I’m using proxmox now with lots of lxc containers. Prior to that, I used bare metal.
VMs were never really an option for me because the overhead is too high for the low power machines I use – my entire empire of dirt doesn’t have any fans, it’s all fanless PCs. More reliable, less noise, less energy, but less power to throw at things.
Stuff like docker I didn’t like because it never really felt like I was in control of my own system. I was downloading a thing someone else made and it really wasn’t intended for tinkering or anything. You aren’t supposed to build from source in docker as far as I can tell.
The nice thing about proxmox’s lxc implementation is I can hop in and change things or fix things as I desire. It’s all very intuitive, and I can still separate things out and run them where I want to, and not have to worry about keeping 15 different services running on the same version of whatever common services are required.
Actually docker is excellent for building from source. Some projects only come with instructions for building in Docker because it’s easier to make sure you have tested versions of tools.
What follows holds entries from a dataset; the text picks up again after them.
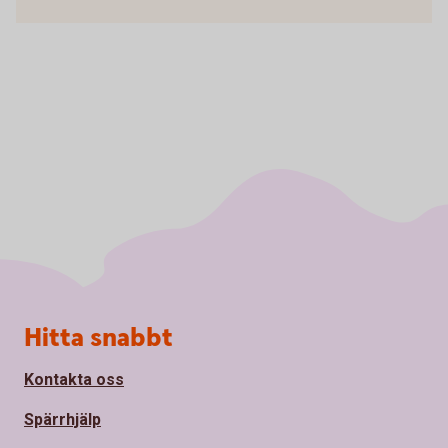
Sidfot
Hitta snabbt
Kontakta oss
Spärrhjälp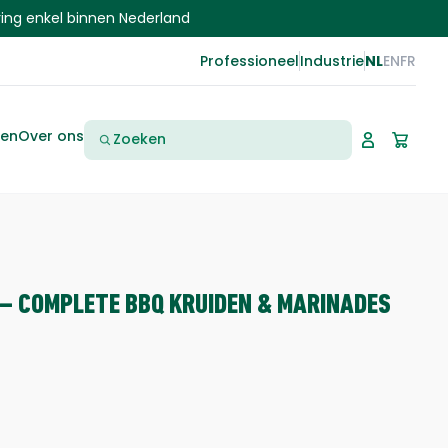
ring enkel binnen Nederland
NL
Professioneel
Industrie
EN
FR
Zoeken
ten
Over ons
 – COMPLETE BBQ KRUIDEN & MARINADES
There’s one thing I’m hosting on bare metal, a WebDAV server. I’m running it on the host because it uses PAM for authentication, and that doesn’t work in a container.
pff, you call using an operating system bare metal? I run my apps as unikernels on a grid of Elbrus chips I bought off a dockworker in Kamchatka.
and even that’s overkill. I prefer synthesizing my web apps into VHDL and running them directly on FPGAs.
until my ASIC shuttle arrives from Taipei, naturally, then I bond them directly onto Ethernet sockets.
/uj not really but that’d be sick as hell.
I just imagine what the output of any program would be. Follow me, set yourself free!